In other news, I am down to one tenant in Dublin for the past few months and I am happy enough to keep it that way for the short term seeing as I am back in the house a lot more. There is more of a story to the other tenant leaving but that is for a future post.

I am still managing to save €500 every month and I am studying JavaScript web development in the evenings and on weekends.  My goal is to  build a good enough portfolio to help me to land a higher paying 6-month contract in January 2021.

I am happy for that job to be outside of Dublin or in another country altogether. I have also looked into what career break options are available to me with my teaching job. Very generous it seems – five years! Plus they can be consecutive or not. Unpaid, of course. But if I land a web developer role and I like it, staying in that role beyond 6 months will be an option.

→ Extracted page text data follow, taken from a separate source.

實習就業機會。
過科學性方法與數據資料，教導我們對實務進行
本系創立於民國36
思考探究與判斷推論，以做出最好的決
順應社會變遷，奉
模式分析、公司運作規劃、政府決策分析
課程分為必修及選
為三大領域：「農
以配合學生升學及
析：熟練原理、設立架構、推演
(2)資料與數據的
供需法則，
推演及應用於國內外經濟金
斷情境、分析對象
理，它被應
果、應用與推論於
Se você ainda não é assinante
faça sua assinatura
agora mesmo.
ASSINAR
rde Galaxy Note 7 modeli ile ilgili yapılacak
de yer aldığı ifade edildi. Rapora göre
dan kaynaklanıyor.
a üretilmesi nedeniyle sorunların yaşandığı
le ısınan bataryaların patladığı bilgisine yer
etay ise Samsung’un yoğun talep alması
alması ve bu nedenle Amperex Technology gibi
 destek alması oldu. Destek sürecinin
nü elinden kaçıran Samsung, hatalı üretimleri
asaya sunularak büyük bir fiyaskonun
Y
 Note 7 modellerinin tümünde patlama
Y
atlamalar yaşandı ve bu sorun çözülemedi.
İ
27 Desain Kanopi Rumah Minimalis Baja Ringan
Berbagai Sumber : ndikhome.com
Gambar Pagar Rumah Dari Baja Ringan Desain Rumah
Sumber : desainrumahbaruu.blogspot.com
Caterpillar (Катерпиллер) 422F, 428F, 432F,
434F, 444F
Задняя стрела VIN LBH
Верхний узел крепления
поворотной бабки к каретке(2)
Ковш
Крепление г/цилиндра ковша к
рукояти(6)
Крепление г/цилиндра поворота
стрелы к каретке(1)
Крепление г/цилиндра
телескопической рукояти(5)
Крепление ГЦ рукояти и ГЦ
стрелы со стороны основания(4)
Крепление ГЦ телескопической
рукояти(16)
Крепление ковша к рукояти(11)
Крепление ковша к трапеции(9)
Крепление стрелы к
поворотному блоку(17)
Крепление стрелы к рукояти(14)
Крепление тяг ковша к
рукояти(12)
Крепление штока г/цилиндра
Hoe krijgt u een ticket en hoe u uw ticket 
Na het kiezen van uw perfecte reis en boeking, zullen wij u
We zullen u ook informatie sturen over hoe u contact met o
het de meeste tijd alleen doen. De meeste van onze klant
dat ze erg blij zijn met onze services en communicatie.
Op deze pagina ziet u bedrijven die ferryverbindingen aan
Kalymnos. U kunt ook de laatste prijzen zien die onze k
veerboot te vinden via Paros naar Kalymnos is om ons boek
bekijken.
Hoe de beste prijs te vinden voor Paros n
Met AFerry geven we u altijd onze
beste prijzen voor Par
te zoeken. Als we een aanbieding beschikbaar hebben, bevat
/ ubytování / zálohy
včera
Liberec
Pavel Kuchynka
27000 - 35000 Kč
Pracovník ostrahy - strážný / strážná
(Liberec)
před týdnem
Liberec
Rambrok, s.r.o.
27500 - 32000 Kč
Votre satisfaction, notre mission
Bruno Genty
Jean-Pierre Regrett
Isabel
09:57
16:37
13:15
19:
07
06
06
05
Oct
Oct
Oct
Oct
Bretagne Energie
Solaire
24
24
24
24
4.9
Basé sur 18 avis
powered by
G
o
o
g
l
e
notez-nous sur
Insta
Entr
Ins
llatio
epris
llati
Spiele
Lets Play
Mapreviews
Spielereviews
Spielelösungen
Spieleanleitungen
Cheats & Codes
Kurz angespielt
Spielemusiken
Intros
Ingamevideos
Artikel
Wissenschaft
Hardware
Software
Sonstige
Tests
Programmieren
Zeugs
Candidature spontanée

If that works out, I will be in a better position to try to secure a mortgage for the forever home (I know that will be hard to do). My friend has been encouraging me to sell my Dublin house which is now worth about €290k which means I could clear the mortgage and have a sizeable chunk of spare change to buy in Wicklow. The FIRE voice in my head says to hold off, keep Dublin and consider renting out the entire house to fund semi retirement and pay the mortgage on any new place in Wicklow.

A welcome reward for when my friend and I finished the work on the house.